# Исходный текст
·····

Вблизи сильных мира сего
Шрифт:
20 октября 1965 года.
Вечер. Только вернулся из Дома литераторов, где отмечали 50-летие С.С. Смирнова – автора нашумевшей книги "Брестская крепость". Впечатление грустное и удручающее. Слишком много елея и ненужных слов (они всегда на юбилеях, и не в этом дело!), главное – поток неискренности. Речи бесцветные, на трибуне – близкие люди. Лишь два-три человека говорили просто. А затем подходили к юбиляру, жали руку, целовали. Так сделал молодой художник Илья Глазунов. Он сказал одно предложение: "Мы, молодые художники Москвы, очень любим вас." И подарил картину "Лунная девушка".
Открыл вечер генерал Горбатов, автор нашумевших воспоминаний. Краснорожий, с ёжиком белых волос и топорной фигурой и таким же языком. Почти до конца вечера я не знал, кто это, и негодовал. Откуда такой солдафон? Не может связать двух слов. Говорит неуклюже и стандартно. А его фраза: "Мы победили в войне благодаря гениальному руководству" – меня доконала. Сидел понурив голову, опустив глаза…
Даже когда узнал, что это Горбатов, потеплел ненамного, а почему-то сразу подумал: "Значит, его воспоминания писал кто-то из новомировцев. Сам вряд ли мог". Рад буду ошибиться, но, боюсь, это так. Ведь, когда он вёл вечер, то всё время путал фамилии, обливался потом и являл сплошную жалость человека, взявшегося не за своё дело.

·····

# Предоставленный материал
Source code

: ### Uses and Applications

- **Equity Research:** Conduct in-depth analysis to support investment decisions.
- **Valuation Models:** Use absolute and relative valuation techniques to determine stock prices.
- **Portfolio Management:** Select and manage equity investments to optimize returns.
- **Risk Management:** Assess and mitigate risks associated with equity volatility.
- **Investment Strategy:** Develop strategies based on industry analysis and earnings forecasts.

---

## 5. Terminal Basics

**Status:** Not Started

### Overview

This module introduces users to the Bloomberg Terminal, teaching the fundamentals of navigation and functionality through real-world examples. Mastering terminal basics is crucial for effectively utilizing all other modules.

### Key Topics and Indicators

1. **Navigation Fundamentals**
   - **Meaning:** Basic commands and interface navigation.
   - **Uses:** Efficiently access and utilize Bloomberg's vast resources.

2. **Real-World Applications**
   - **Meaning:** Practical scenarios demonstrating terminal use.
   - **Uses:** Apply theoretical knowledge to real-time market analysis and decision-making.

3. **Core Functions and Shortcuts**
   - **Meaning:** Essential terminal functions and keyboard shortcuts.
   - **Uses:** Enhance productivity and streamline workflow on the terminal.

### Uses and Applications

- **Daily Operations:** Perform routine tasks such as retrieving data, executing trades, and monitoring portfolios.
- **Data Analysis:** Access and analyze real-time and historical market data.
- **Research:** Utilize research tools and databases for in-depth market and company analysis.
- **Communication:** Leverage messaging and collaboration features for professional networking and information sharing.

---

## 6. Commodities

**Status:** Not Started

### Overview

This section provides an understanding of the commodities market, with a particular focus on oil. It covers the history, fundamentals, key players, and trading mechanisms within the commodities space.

·····

# На основе сведений
- a) Какую картину подарил юбиляру Илья Глазунов, согласно тексту?
- b) Перепишите фрагмент текста: начните со слов "Открыл вечер генерал" и закончите словами "за своё дело.".

# Ответы к упражнению
- a) «Лунная девушка».

- b)
Открыл вечер генерал Горбатов, автор нашумевших воспоминаний. Краснорожий, с ёжиком белых волос и топорной фигурой и таким же языком. Почти до конца вечера я не знал, кто это, и негодовал. Откуда такой солдафон? Не может связать двух слов. Говорит неуклюже и стандартно. А его фраза: "Мы победили в войне благодаря гениальному руководству" – меня доконала. Сидел понурив голову, опустив глаза…
Даже когда узнал, что это Горбатов, потеплел ненамного, а почему-то сразу подумал: "Значит, его воспоминания писал кто-то из новомировцев. Сам вряд ли мог". Рад буду ошибиться, но, боюсь, это так. Ведь, когда он вёл вечер, то всё время путал фамилии, обливался потом и являл сплошную жалость человека, взявшегося не за своё дело.